Sorry for the delay in replying -- I thought I had replied to this
already, but I guess I hadn't. :-(
We've talked about this feature several times, but this specific
functionality hasn't made it into the OMPI code base yet. Sorry! :-(
(patches would be gladly accepted, but note that we'll likely be kinda
picky about this code because it's a little hairy and complex...)
On Sep 19, 2008, at 7:00 PM, Jeroen Kleijer wrote:
> Hi,
>
> I'm trying to get an openmpi application running accross different
> nodes but seem to have hit a snag when the processes are on different
> nodes, especially when the machines are on different TCP subnets.
> The orted daemons start up fine but after that application borks with
> the message
>
> [0,1,2][btl_tcp_endpoint.c:572:mca_btl_tcp_endpoint_complete_connect]

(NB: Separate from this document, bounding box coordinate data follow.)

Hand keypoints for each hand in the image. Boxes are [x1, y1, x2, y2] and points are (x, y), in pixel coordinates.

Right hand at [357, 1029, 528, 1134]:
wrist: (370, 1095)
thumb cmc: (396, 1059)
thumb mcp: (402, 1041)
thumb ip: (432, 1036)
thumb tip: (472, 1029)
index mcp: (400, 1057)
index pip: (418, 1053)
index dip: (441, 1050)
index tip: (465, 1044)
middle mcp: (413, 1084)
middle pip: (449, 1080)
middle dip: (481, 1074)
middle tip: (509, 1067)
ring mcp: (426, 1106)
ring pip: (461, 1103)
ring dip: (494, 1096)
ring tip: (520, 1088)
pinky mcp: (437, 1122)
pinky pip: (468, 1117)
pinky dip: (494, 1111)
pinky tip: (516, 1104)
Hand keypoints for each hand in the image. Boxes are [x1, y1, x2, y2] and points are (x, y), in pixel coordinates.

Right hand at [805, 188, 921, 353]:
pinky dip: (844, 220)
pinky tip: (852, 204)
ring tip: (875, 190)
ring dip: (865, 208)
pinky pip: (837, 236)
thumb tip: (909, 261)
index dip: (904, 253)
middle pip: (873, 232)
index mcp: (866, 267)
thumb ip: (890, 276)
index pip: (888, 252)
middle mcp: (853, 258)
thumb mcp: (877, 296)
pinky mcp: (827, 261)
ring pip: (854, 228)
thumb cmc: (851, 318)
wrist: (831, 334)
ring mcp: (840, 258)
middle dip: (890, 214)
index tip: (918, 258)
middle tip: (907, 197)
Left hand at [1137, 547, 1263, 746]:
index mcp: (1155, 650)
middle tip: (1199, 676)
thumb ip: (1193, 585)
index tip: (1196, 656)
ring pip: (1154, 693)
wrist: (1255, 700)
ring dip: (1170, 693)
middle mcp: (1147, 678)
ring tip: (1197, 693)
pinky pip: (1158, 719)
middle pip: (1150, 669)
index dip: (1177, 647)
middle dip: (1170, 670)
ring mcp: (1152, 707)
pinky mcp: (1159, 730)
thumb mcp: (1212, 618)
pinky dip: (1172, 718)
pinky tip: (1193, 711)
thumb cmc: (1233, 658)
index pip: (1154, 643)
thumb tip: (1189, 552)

> connect() failed with errno=111
>
> I've read in this thread
> http://thread.gmane.org/gmane.comp.clustering.open-mpi.user/3427/focus=3437
> that openmpi currently can't do this yet but (pre-release?) versions
> of openmpi 1.3 will work.
> I've tried compiling openmpi 1.3a (nightly build) and running my
> program with that (compiled with the mpicc of openmpi 1.3a) but I got
> the same error message.
>
> Can anybody confirm that:
> 1) openmpi has dificulties using the tcp btl accross different subnets
> 2) there are currently no workarounds for this.
>
> If there are solutions to this I'd really like to know about it as
> I've been trying this for quite a while now.
>
> Regards,
>
> Jeroen Kleijer
> _______________________________________________
> users mailing list
> users_at_[hidden]
> http://www.open-mpi.org/mailman/listinfo.cgi/users
--
Jeff Squyres
Cisco Systems
|